Airline giant Emirates Group is on the verge of slashing 30,000 jobs, Bloomberg has reported.
The savage cuts come as the operator of the world’s largest long-haul carrier seeks to reduce costs after the coronavirus pandemic grounded air travel.
The group could reduce the number of employees by about 30%, Bloomberg says. Emirates currently has more than 105,000 workers.
Emirates is also considering accelerating the retirement of the A380 fleet, of which it is the biggest operator.
An Emirates spokeswoman said that no public announcement had been made by the company regarding “redundancies at the airline,” but that the company is conducting a review of “costs and resourcing against business projections.”
“Any such decision will be communicated in an appropriate fashion. Like any responsible business would do, our executive team has directed all departments to conduct a thorough review of costs and resourcing against business projections,” the spokeswoman added.
Emirates, one of the world’s biggest long-haul airlines, said earlier this month that it will raise debt to help itself through the coronavirus pandemic, and may have to take tougher measures as it faces the most difficult months in its history.

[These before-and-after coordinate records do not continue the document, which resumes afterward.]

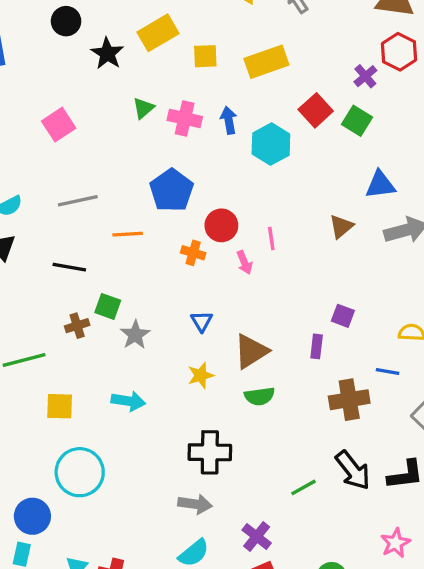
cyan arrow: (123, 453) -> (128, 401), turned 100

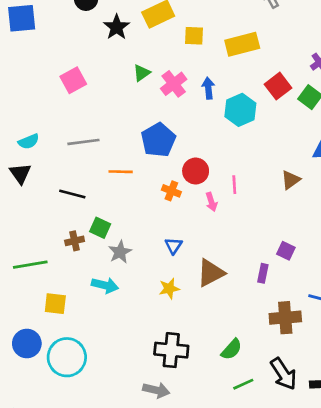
pink cross: (185, 118) -> (174, 84), turned 35
green semicircle: (260, 396) -> (232, 349), moved, turned -45
cyan arrow: (128, 401) -> (105, 285), moved
blue circle: (32, 516) -> (27, 343), moved

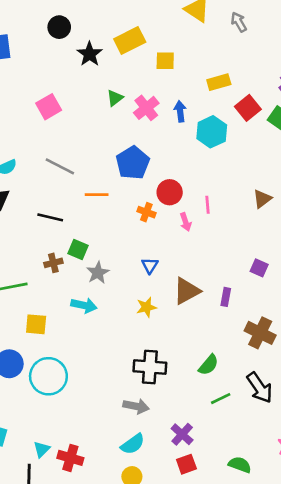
yellow rectangle: (242, 44) -> (219, 82), moved, size x0.7
gray line: (83, 142) -> (60, 166), turned 36
purple rectangle: (263, 273) -> (226, 297), moved
brown cross: (285, 318) -> (260, 333), turned 32

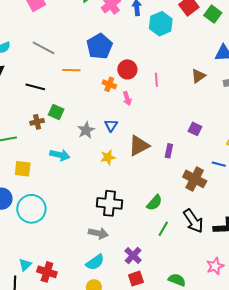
pink arrow: (186, 222) -> (127, 98), moved
gray star: (98, 273) -> (86, 130), moved
green line: (221, 399) -> (163, 229), turned -35

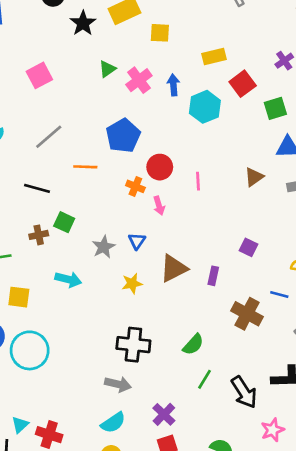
green square: (213, 14) -> (275, 108), moved, turned 36
gray line: (44, 48) -> (49, 137), turned -70
black arrow: (193, 221) -> (244, 392), moved

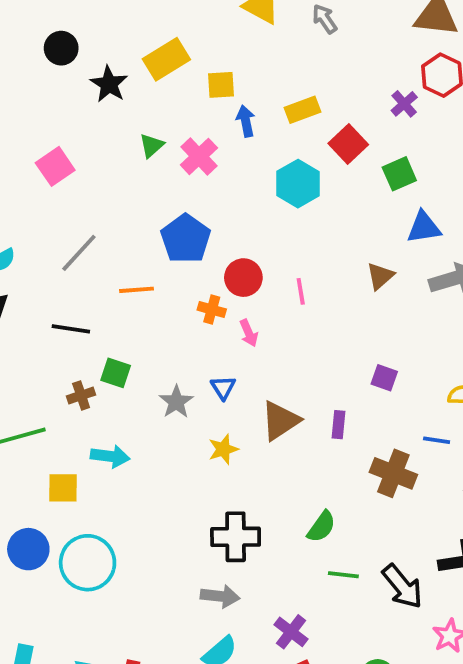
blue arrow: (173, 85) -> (246, 121), moved
cyan arrow: (68, 279) -> (110, 456), moved
green line: (204, 379) -> (343, 575), turned 72

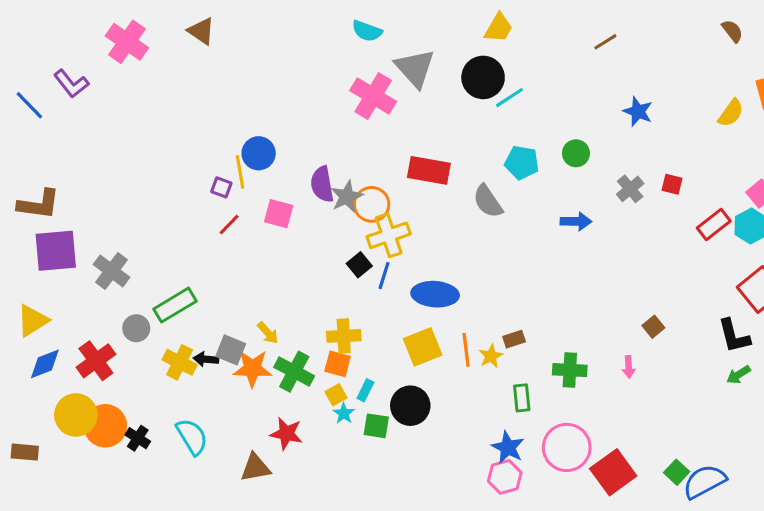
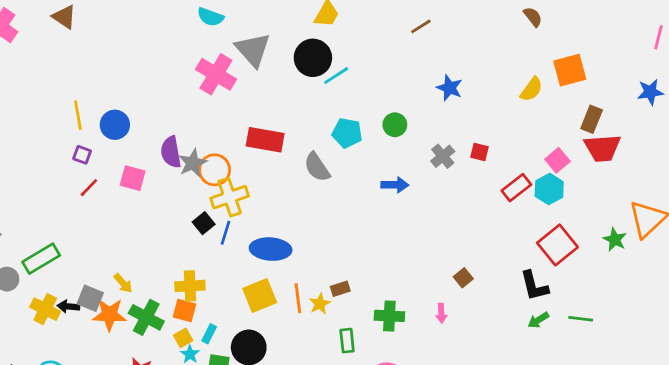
yellow line: (240, 172) -> (78, 115), moved

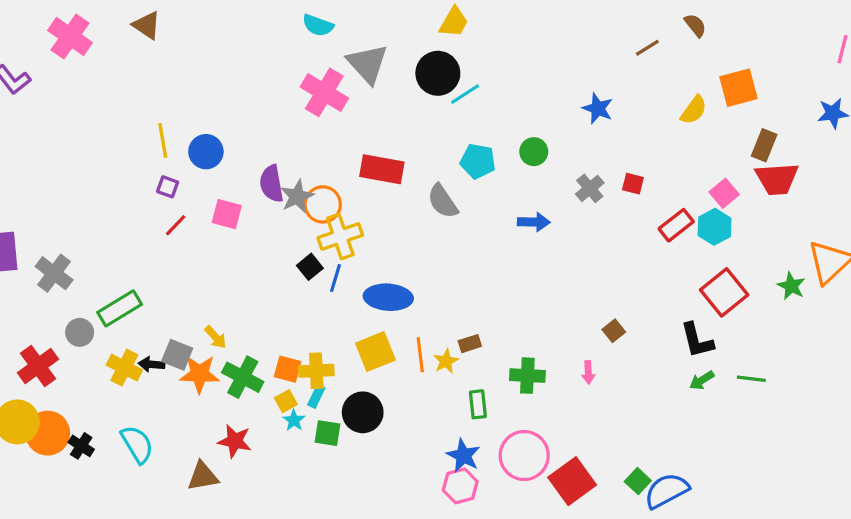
brown line: (421, 26) -> (647, 48), moved
yellow cross: (190, 286) -> (316, 371), moved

The state-owned airline, which suspended regular passenger flights in March due to the virus outbreak that has shattered global travel demand, had said that a recovery in travel was at least 18 months away.
It reported a 21% rise in profit for its financial year ending March 31, but said the pandemic would hit its future performance hard.
Airlines across the globe are cutting jobs after being hit with an unprecedented near-total shutdown of travel as the health emergency swept across continents and governments closed borders and ordered populations to stay at home.
About 70% of global carrier capacity is idled and the industry stands to lose $314bn in 2020 in ticket sales, according to the International Air Transport Association.